I just made this recipe this past Sunday, it was super easy and very delicious! I followed the recipe but didn’t really measure anything. I just kind of dumped it all in there and headed to church. The only change i made was that I did make some Mexican rice and served the soup over the rice. But it would be great either way!

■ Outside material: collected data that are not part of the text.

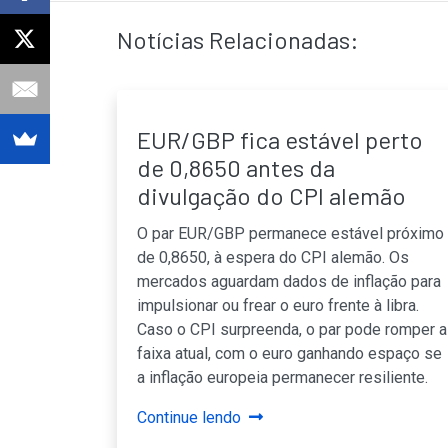
Notícias Relacionadas:
EUR/GBP fica estável perto
de 0,8650 antes da
divulgação do CPI alemão
O par EUR/GBP permanece estável próximo
de 0,8650, à espera do CPI alemão. Os
mercados aguardam dados de inflação para
impulsionar ou frear o euro frente à libra.
Caso o CPI surpreenda, o par pode romper a
faixa atual, com o euro ganhando espaço se
a inflação europeia permanecer resiliente.
Continue lendo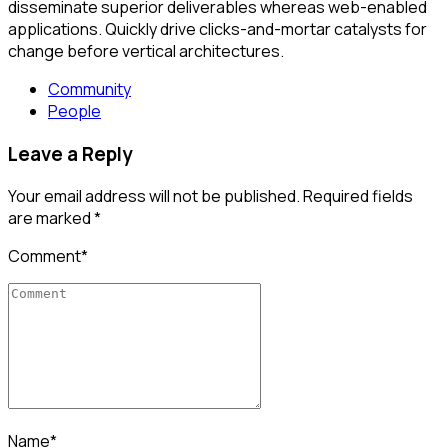
disseminate superior deliverables whereas web-enabled
applications. Quickly drive clicks-and-mortar catalysts for
change before vertical architectures.
Community
People
Leave a Reply
Your email address will not be published. Required fields
are marked *
Comment
*
Name
*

1 pound shredded, cooked chicken
1 (15 ounce) can whole peeled tomatoes, mashed
1 (10 ounce) can enchilada sauce
1 (4 ounce) can chopped green chile peppers
1 cloves garlic, minced
1 (14.5 ounce) can chicken broth
1 teaspoon cumin
1 teaspoon chili powder
1 teaspoon salt
1/4 teaspoon black pepper
1 bay leaf
1 (10 ounce) package frozen corn or can of mexi-corn
1 tablespoon chopped cilantro
shredded cheddar cheese
Place chicken, tomatoes, enchilada sauce, onion, green chiles, and garlic into a slow cooker. Pour in water and chicken broth, and season with cumin, chili powder, salt, pepper, and bay leaf. Stir in corn and cilantro. Cover, and cook on Low setting for 6 to 8 hours or on High setting for 3 to 4 hours. To serve, sprinkle tortilla strips and shredded cheese over soup.